SHORT TASK 1 => In the article on Selenium cluster economics, what two cumulative parameters does every company have from the business point of view?

SELECTED PASSAGE =>
□ □ □ □

Selenium: Reflections about Cluster Economics
Welcome back to my series of articles about wonderful Selenium testing world! Previously I was mainly speaking about technical issues you may encounter while trying to create your own Selenium cluster. Today we are going to touch Selenium cluster economics.
Why do economics matter?
In IT community we all like to hold conversations about new technologies (tools, frameworks, hardware) and methodologies (agile, extreme programming and so on). Both help to achieve the same goal: deliver a product corresponding to customer requirements with reasonable quality in reasonable time. Considering only requirements and time schedule a lot of software engineers never calculate how much their work cost to the company.
In real world however this cost very often determines whether company will exist or not. From the business point of view every company has two cumulative parameters: revenue and expenses. Revenue is usually determined by total amount of sold products or services. Increasing the overall revenue is a job for sales and marketing teams — for a software engineer it is difficult to influence the revenue. Expenses contrarily are in direct proportion to the effort spent delivering the product. That is to say more time your team spends working on the same product — more expenses you have. Having constant revenue more expenses means less efficient business — simple as that.

□ □ □ □

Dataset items
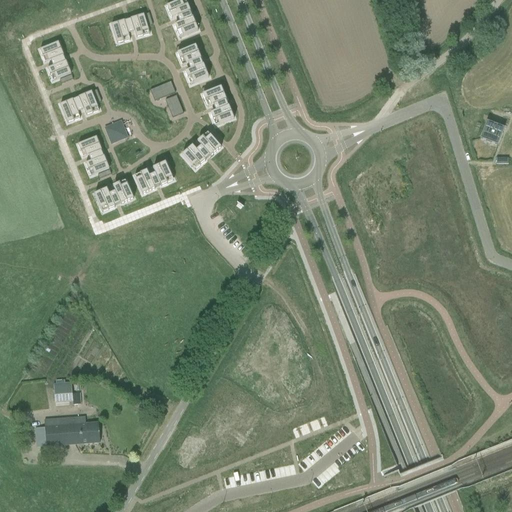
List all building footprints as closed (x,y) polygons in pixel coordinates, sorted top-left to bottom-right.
[(184,0),(181,1),(166,7),(171,20),(190,13),(187,6),(184,0)] [(143,15),(130,20),(135,35),(136,39),(142,37),(149,35),(143,15)] [(192,19),(174,26),(177,33),(179,39),(183,38),(198,32),(192,19)] [(124,21),(111,26),(115,41),(117,45),(123,43),(130,41),(124,21)] [(43,49),(39,51),(42,57),(44,64),(63,56),(58,43),(43,49)] [(195,47),(177,54),(180,61),(182,67),(186,66),(201,60),(195,47)] [(51,68),(47,70),(49,75),(52,82),(71,75),(66,62),(51,68)] [(203,66),(184,73),(187,80),(190,86),(193,85),(208,78),(203,66)] [(170,83),(150,91),(154,102),(175,94),(170,83)] [(221,88),(202,96),(205,103),(207,108),(211,107),(226,101),(221,88)] [(91,93),(78,98),(84,113),(86,117),(92,114),(99,111),(91,93)] [(176,96),(165,101),(172,119),(183,114),(176,96)] [(72,100),(60,106),(66,120),(67,124),(73,122),(80,119),(72,100)] [(228,107),(210,115),(212,121),(215,127),(219,126),(233,120),(228,107)] [(486,122),(480,140),(497,146),(504,129),(486,122)] [(120,123),(105,129),(111,145),(127,138),(120,123)] [(202,138),(197,142),(210,158),(221,149),(210,136),(207,133),(202,138)] [(81,144),(77,146),(80,152),(83,159),(101,151),(96,138),(81,144)] [(192,147),(182,156),(192,168),(195,171),(205,162),(192,147)] [(89,163),(85,165),(87,170),(90,177),(109,170),(104,157),(89,163)] [(165,163),(152,169),(161,187),(167,184),(173,182),(172,178),(165,163)] [(140,175),(134,177),(136,181),(142,196),(155,190),(146,172),(140,175)] [(119,184),(112,187),(121,205),(133,200),(127,185),(125,181),(119,184)] [(106,190),(94,195),(100,210),(102,214),(108,211),(115,208),(106,190)] [(71,384),(53,385),(55,403),(73,402),(73,406),(82,405),(81,394),(72,395),(71,384)] [(44,422),(45,428),(35,429),(36,448),(100,443),(98,424),(86,425),(86,419),(44,422)]
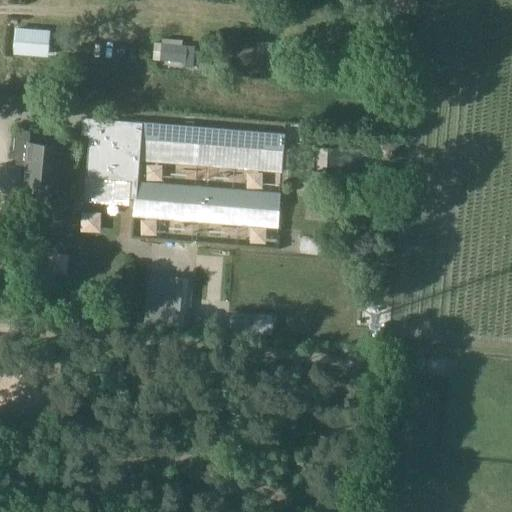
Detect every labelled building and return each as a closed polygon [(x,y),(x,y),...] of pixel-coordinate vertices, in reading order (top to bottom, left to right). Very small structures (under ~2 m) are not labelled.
[(16,28),(14,55),(49,58),(51,31),(16,28)] [(184,67),(193,68),(194,56),(195,47),(182,46),(162,44),(160,61),(185,63),(184,67)] [(237,47),(236,66),(237,66),(256,68),(267,69),(277,70),(277,69),(279,53),(279,51),(278,51),(276,51),(260,49),(256,49),(237,47)] [(200,58),(199,71),(209,72),(210,59),(200,58)] [(402,63),(399,85),(412,87),(415,65),(402,63)] [(267,69),(266,79),(277,81),(277,70),(267,69)] [(83,118),(81,135),(85,135),(89,135),(87,157),(86,178),(131,183),(129,199),(134,199),(279,211),(280,193),(138,182),(139,161),(141,139),(283,151),(285,134),(143,122),(137,122),(137,123),(136,123),(83,118)] [(25,166),(22,195),(59,198),(63,148),(30,145),(31,134),(17,133),(14,165),(25,166)] [(340,240),(361,242),(362,226),(342,224),(340,240)] [(173,279),(169,328),(191,330),(195,281),(173,279)] [(274,338),(276,317),(260,316),(258,336),(274,338)]
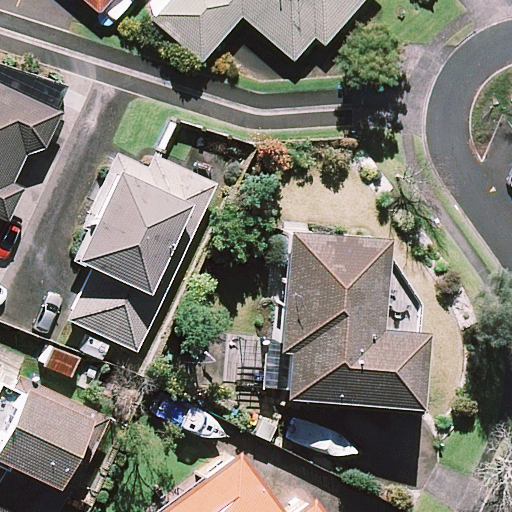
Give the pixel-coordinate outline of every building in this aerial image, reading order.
[(349,0),(153,0),(148,7),(199,50),(237,5),(290,49),(310,26),(321,34),(349,0)] [(5,178),(15,156),(28,162),(53,105),(40,99),(0,81),(0,220),(2,221),(18,184),(5,178)] [(139,163),(109,149),(63,249),(86,260),(61,315),(131,348),(169,265),(191,215),(208,180),(145,151),(139,163)] [(370,231),(271,223),(258,386),(403,397),(409,322),(363,318),(370,231)] [(50,511),(97,414),(0,367),(0,511),(50,511)] [(269,508),(223,443),(131,510),(132,511),(313,511),(296,488),(269,508)]
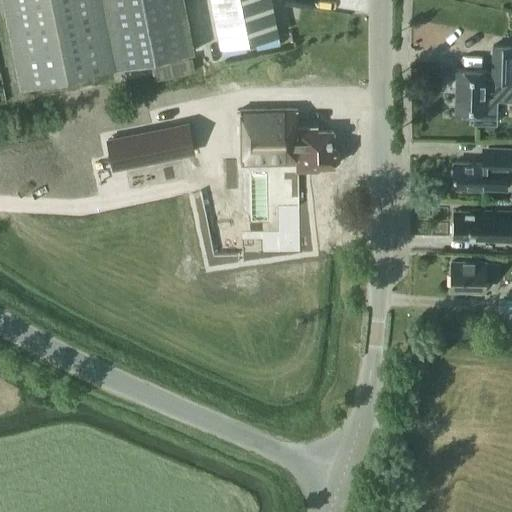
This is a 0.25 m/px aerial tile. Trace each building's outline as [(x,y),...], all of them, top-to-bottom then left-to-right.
[(184,0),(2,0),(20,85),(194,50),(184,0)] [(253,38),(254,46),(270,43),(268,35),(279,33),(272,0),(210,0),(220,45),(253,38)] [(511,44),(493,44),(492,70),(487,70),(487,68),(456,67),(455,111),(474,112),(474,122),(495,122),(496,98),(500,98),(500,79),(511,79),(511,44)] [(296,162),(297,169),(318,168),(318,165),(334,165),(334,145),(333,145),(333,129),(309,129),(309,125),(297,125),(296,107),(240,108),(241,164),(296,162)] [(188,122),(107,138),(113,167),(193,151),(188,122)] [(218,134),(199,137),(203,158),(221,155),(219,144),(230,143),(228,133),(218,134)] [(506,187),(506,170),(511,170),(511,146),(488,145),(487,161),(453,161),(453,186),(506,187)] [(243,213),(242,170),(217,171),(217,177),(210,177),(211,207),(217,207),(217,213),(243,213)] [(473,238),(509,239),(509,209),(472,208),(472,210),(454,210),(454,236),(473,236),(473,238)] [(451,261),(450,287),(462,287),(462,288),(485,289),(485,274),(499,274),(500,261),(485,260),(463,259),(463,261),(451,261)] [(498,315),(511,315),(511,300),(498,301),(498,315)]
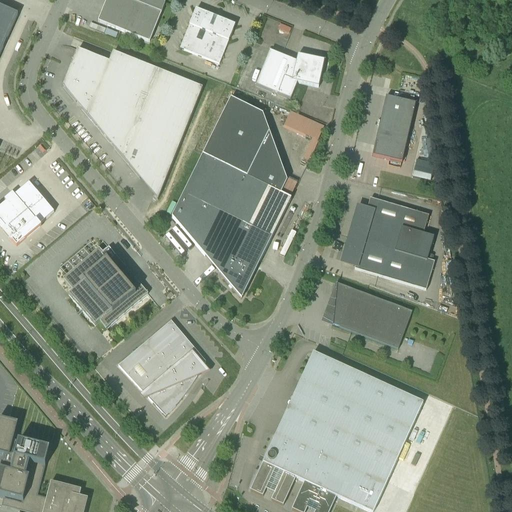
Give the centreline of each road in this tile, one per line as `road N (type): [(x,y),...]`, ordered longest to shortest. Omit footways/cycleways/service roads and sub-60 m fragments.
road 1 (unclassified): [(269,352),(219,319),(35,103),(31,70),(65,0)]
road 2 (unclassified): [(269,352),(320,229),(368,47)]
road 3 (secondary): [(172,484),(0,295)]
road 4 (secondary): [(0,324),(161,500)]
road 5 (unclassified): [(252,0),(368,47)]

□ □ □ □

SHORT TASK 2 => Copy from the records, word for word, everything from the line containing "Give the centreline" down to the end of the records.

RIGHT ANSWER 1 => Revenue and expenses.

RIGHT ANSWER 2 =>
Give the centreline of each road in this tile, one per line as `road N (type): [(x,y),...]`, ordered longest to shortest. Omit footways/cycleways/service roads and sub-60 m fragments.
road 1 (unclassified): [(269,352),(219,319),(35,103),(31,70),(65,0)]
road 2 (unclassified): [(269,352),(320,229),(368,47)]
road 3 (secondary): [(172,484),(0,295)]
road 4 (secondary): [(0,324),(161,500)]
road 5 (unclassified): [(252,0),(368,47)]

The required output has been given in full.